• **Your instructions**
The records below must be output exactly, with no images carried over.

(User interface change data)
↓↓↓

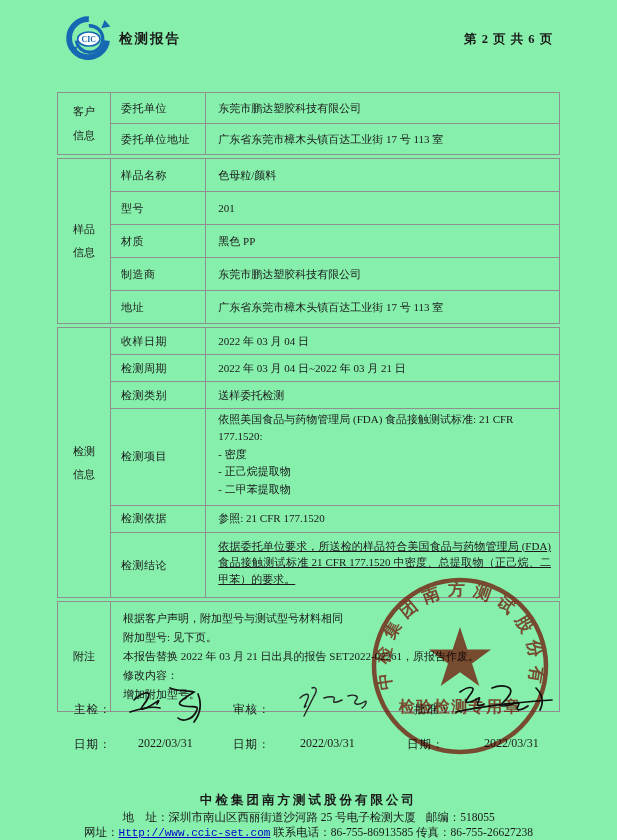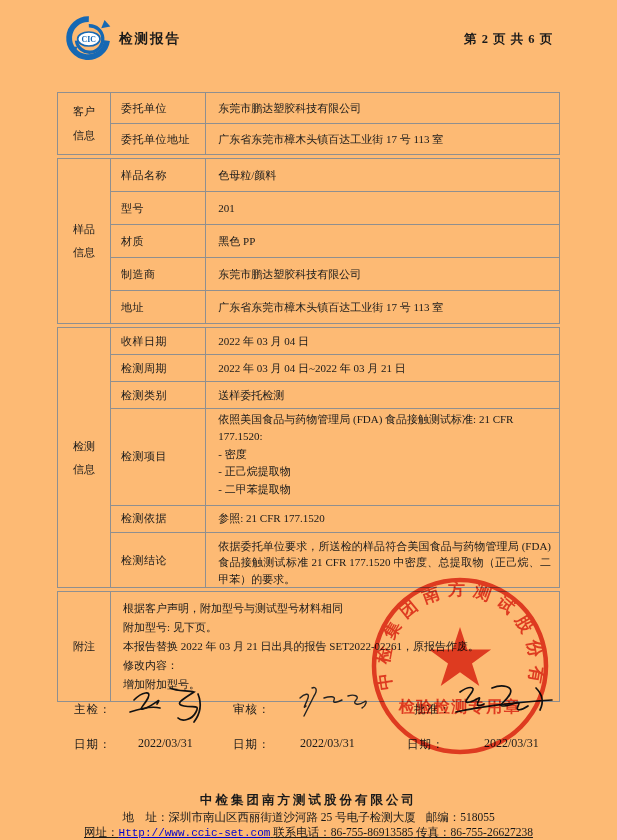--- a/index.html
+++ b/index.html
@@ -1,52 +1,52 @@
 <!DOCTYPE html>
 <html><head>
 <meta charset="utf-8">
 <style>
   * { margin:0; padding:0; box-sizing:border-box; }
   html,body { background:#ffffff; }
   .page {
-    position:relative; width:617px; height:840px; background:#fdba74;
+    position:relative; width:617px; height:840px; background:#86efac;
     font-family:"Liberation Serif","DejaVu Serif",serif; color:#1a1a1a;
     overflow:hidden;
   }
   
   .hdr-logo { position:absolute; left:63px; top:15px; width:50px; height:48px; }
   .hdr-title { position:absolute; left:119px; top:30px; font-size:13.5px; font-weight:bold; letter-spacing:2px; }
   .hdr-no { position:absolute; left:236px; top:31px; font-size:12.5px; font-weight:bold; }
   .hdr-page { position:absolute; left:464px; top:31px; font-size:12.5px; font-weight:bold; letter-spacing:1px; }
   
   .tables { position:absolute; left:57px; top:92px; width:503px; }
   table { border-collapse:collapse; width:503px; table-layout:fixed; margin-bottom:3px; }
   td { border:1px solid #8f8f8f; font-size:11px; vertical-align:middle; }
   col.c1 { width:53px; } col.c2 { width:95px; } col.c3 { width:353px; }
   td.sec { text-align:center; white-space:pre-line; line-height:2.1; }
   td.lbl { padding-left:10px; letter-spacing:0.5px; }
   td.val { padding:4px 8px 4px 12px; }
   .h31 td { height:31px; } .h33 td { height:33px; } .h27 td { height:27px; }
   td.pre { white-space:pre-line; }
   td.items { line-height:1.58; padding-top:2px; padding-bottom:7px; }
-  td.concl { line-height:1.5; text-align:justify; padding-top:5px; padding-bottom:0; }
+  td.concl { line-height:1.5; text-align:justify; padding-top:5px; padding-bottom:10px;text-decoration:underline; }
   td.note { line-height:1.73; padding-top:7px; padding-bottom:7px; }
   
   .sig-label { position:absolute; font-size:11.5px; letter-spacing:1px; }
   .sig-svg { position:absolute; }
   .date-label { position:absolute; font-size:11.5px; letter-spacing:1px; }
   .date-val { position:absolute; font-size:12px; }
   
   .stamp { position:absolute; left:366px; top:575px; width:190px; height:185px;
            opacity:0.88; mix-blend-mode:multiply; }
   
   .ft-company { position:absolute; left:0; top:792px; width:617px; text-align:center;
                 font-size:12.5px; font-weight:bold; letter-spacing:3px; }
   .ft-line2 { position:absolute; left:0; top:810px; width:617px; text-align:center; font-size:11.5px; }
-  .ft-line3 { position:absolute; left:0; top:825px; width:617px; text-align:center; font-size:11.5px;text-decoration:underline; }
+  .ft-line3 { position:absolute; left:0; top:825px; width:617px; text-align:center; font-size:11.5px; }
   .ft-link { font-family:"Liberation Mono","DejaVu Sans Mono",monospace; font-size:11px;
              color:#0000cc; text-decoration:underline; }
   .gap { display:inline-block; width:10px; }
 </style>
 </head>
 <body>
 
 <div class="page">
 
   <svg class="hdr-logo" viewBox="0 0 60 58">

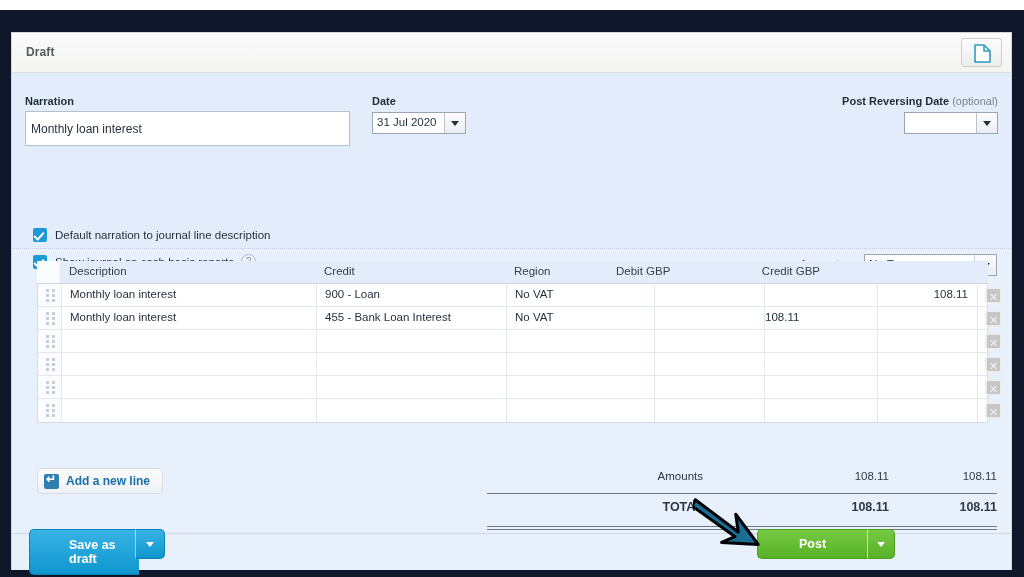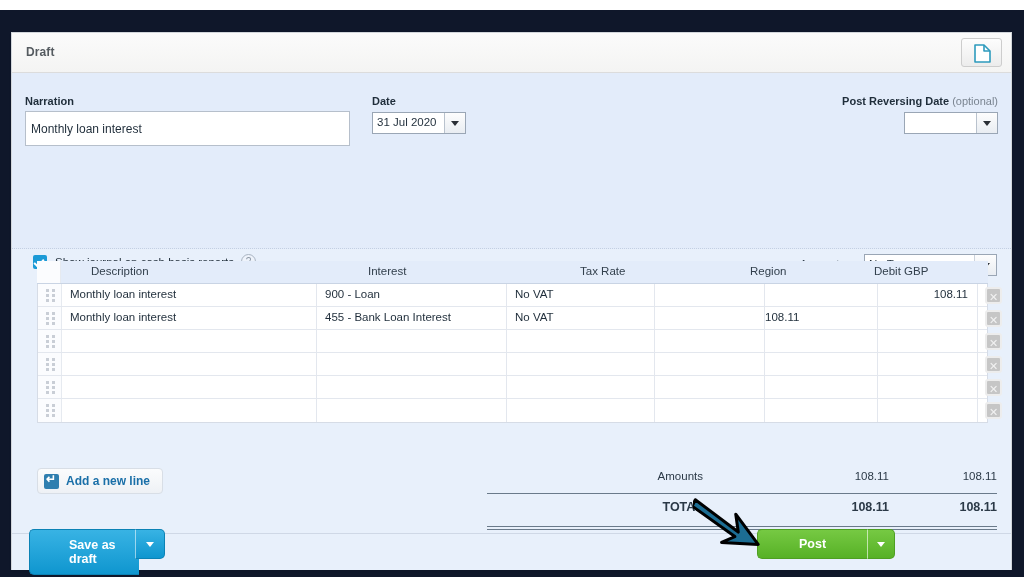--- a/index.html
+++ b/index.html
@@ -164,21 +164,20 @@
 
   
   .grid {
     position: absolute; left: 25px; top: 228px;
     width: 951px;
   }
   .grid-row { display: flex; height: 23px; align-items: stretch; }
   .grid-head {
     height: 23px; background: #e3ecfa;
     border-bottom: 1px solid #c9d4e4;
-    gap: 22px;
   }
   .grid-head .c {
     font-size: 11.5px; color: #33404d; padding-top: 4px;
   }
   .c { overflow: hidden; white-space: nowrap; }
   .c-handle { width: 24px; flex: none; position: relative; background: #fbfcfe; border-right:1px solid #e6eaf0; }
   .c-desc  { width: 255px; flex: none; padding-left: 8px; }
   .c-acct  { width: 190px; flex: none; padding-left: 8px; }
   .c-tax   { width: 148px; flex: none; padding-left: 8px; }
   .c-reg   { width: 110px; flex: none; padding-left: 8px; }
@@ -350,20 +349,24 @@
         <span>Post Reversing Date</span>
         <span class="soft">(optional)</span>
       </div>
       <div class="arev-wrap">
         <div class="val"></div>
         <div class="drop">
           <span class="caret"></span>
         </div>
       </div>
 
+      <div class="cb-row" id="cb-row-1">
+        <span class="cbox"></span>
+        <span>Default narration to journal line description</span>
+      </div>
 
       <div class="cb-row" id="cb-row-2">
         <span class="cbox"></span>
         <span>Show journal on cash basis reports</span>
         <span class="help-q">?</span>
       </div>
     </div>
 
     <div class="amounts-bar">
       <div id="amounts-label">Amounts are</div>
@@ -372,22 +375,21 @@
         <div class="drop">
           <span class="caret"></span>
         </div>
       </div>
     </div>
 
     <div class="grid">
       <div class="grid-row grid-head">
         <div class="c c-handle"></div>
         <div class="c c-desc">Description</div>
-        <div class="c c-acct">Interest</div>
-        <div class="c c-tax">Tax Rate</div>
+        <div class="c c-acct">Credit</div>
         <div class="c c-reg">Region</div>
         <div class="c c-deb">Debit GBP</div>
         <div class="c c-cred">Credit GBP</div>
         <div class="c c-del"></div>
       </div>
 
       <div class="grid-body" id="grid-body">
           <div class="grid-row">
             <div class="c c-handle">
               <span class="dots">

↑↑↑

• **Written solution**
--- a/index.html
+++ b/index.html
@@ -1,52 +1,52 @@
 <!DOCTYPE html>
 <html><head>
 <meta charset="utf-8">
 <style>
   * { margin:0; padding:0; box-sizing:border-box; }
   html,body { background:#ffffff; }
   .page {
-    position:relative; width:617px; height:840px; background:#fdba74;
+    position:relative; width:617px; height:840px; background:#86efac;
     font-family:"Liberation Serif","DejaVu Serif",serif; color:#1a1a1a;
     overflow:hidden;
   }
   
   .hdr-logo { position:absolute; left:63px; top:15px; width:50px; height:48px; }
   .hdr-title { position:absolute; left:119px; top:30px; font-size:13.5px; font-weight:bold; letter-spacing:2px; }
   .hdr-no { position:absolute; left:236px; top:31px; font-size:12.5px; font-weight:bold; }
   .hdr-page { position:absolute; left:464px; top:31px; font-size:12.5px; font-weight:bold; letter-spacing:1px; }
   
   .tables { position:absolute; left:57px; top:92px; width:503px; }
   table { border-collapse:collapse; width:503px; table-layout:fixed; margin-bottom:3px; }
   td { border:1px solid #8f8f8f; font-size:11px; vertical-align:middle; }
   col.c1 { width:53px; } col.c2 { width:95px; } col.c3 { width:353px; }
   td.sec { text-align:center; white-space:pre-line; line-height:2.1; }
   td.lbl { padding-left:10px; letter-spacing:0.5px; }
   td.val { padding:4px 8px 4px 12px; }
   .h31 td { height:31px; } .h33 td { height:33px; } .h27 td { height:27px; }
   td.pre { white-space:pre-line; }
   td.items { line-height:1.58; padding-top:2px; padding-bottom:7px; }
-  td.concl { line-height:1.5; text-align:justify; padding-top:5px; padding-bottom:0; }
+  td.concl { line-height:1.5; text-align:justify; padding-top:5px; padding-bottom:10px;text-decoration:underline; }
   td.note { line-height:1.73; padding-top:7px; padding-bottom:7px; }
   
   .sig-label { position:absolute; font-size:11.5px; letter-spacing:1px; }
   .sig-svg { position:absolute; }
   .date-label { position:absolute; font-size:11.5px; letter-spacing:1px; }
   .date-val { position:absolute; font-size:12px; }
   
   .stamp { position:absolute; left:366px; top:575px; width:190px; height:185px;
            opacity:0.88; mix-blend-mode:multiply; }
   
   .ft-company { position:absolute; left:0; top:792px; width:617px; text-align:center;
                 font-size:12.5px; font-weight:bold; letter-spacing:3px; }
   .ft-line2 { position:absolute; left:0; top:810px; width:617px; text-align:center; font-size:11.5px; }
-  .ft-line3 { position:absolute; left:0; top:825px; width:617px; text-align:center; font-size:11.5px;text-decoration:underline; }
+  .ft-line3 { position:absolute; left:0; top:825px; width:617px; text-align:center; font-size:11.5px; }
   .ft-link { font-family:"Liberation Mono","DejaVu Sans Mono",monospace; font-size:11px;
              color:#0000cc; text-decoration:underline; }
   .gap { display:inline-block; width:10px; }
 </style>
 </head>
 <body>
 
 <div class="page">
 
   <svg class="hdr-logo" viewBox="0 0 60 58">

--- a/index.html
+++ b/index.html
@@ -164,21 +164,20 @@
 
   
   .grid {
     position: absolute; left: 25px; top: 228px;
     width: 951px;
   }
   .grid-row { display: flex; height: 23px; align-items: stretch; }
   .grid-head {
     height: 23px; background: #e3ecfa;
     border-bottom: 1px solid #c9d4e4;
-    gap: 22px;
   }
   .grid-head .c {
     font-size: 11.5px; color: #33404d; padding-top: 4px;
   }
   .c { overflow: hidden; white-space: nowrap; }
   .c-handle { width: 24px; flex: none; position: relative; background: #fbfcfe; border-right:1px solid #e6eaf0; }
   .c-desc  { width: 255px; flex: none; padding-left: 8px; }
   .c-acct  { width: 190px; flex: none; padding-left: 8px; }
   .c-tax   { width: 148px; flex: none; padding-left: 8px; }
   .c-reg   { width: 110px; flex: none; padding-left: 8px; }
@@ -350,20 +349,24 @@
         <span>Post Reversing Date</span>
         <span class="soft">(optional)</span>
       </div>
       <div class="arev-wrap">
         <div class="val"></div>
         <div class="drop">
           <span class="caret"></span>
         </div>
       </div>
 
+      <div class="cb-row" id="cb-row-1">
+        <span class="cbox"></span>
+        <span>Default narration to journal line description</span>
+      </div>
 
       <div class="cb-row" id="cb-row-2">
         <span class="cbox"></span>
         <span>Show journal on cash basis reports</span>
         <span class="help-q">?</span>
       </div>
     </div>
 
     <div class="amounts-bar">
       <div id="amounts-label">Amounts are</div>
@@ -372,22 +375,21 @@
         <div class="drop">
           <span class="caret"></span>
         </div>
       </div>
     </div>
 
     <div class="grid">
       <div class="grid-row grid-head">
         <div class="c c-handle"></div>
         <div class="c c-desc">Description</div>
-        <div class="c c-acct">Interest</div>
-        <div class="c c-tax">Tax Rate</div>
+        <div class="c c-acct">Credit</div>
         <div class="c c-reg">Region</div>
         <div class="c c-deb">Debit GBP</div>
         <div class="c c-cred">Credit GBP</div>
         <div class="c c-del"></div>
       </div>
 
       <div class="grid-body" id="grid-body">
           <div class="grid-row">
             <div class="c c-handle">
               <span class="dots">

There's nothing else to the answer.